# my Little Mercury



## hotrod62 (Dec 25, 2012)

i have been trying to buy this cool little mercury bike for a few months now and was finally able to seal the deal the other night  thinking late 30's or early 1940's any ideas.................


----------



## fat tire trader (Dec 25, 2012)

Nice Bike! I have a little boys Iver Johnson that would look swell next to yours. I think that it is early forties, maybe late 30s. I have a feeling that they only made those badges during certain years. I real Mercury expert might know. My Mercury mans bike has a different badge.


----------



## ridingtoy (Dec 25, 2012)

fat tire trader said:


> Nice Bike! I have a little boys Iver Johnson that would look swell next to yours. I think that it is early forties, maybe late 30s. I have a feeling that they only made those badges during certain years. I real Mercury expert might know. My Mercury mans bike has a different badge.




Yeah, I'm guessing late 1930s to very early 40s based on that long spring seat design. A very similar style seat top design was found on some late 1930s Mercury tricycles as well. Very nice little Mercury you have there!

FTT, would love to see a photo of your little Iver Johnson. I don't believe I've seen one of their juvenile bicycles before, or else it's been so long I've forgotten.

EDIT: The exact bike is shown on page 85 of the book _Riding Toys_ taken from a 1937 Sears catalog, though this particular model may have been made for a few more years past that time.

Dave


----------

> **DATA EXTRACT**

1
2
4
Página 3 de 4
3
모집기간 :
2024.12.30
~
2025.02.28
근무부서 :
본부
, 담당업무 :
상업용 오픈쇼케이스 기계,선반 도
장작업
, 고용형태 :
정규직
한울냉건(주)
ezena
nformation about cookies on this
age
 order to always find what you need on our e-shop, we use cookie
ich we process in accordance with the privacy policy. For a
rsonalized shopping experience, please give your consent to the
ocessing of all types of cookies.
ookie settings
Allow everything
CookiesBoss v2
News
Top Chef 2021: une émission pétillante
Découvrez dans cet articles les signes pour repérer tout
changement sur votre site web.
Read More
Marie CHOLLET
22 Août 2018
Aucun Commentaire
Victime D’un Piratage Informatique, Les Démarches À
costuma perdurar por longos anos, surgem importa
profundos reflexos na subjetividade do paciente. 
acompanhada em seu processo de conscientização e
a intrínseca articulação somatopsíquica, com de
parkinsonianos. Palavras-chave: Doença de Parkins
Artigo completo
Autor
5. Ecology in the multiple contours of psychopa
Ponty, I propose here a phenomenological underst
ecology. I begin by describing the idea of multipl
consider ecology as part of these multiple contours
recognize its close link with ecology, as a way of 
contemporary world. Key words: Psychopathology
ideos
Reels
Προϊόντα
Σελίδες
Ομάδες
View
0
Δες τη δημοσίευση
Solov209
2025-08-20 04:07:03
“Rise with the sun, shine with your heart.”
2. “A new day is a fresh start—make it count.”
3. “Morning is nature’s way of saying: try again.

> **WHAT YOU SHOULD DO**
Repeat word for word the part of the Mercury bike thread starting with "Yeah, I'm guessing" and going on through "you have there!". The listing comes from a source other than the Mercury bike thread.

> **WRITTEN REPLY**
Yeah, I'm guessing late 1930s to very early 40s based on that long spring seat design. A very similar style seat top design was found on some late 1930s Mercury tricycles as well. Very nice little Mercury you have there!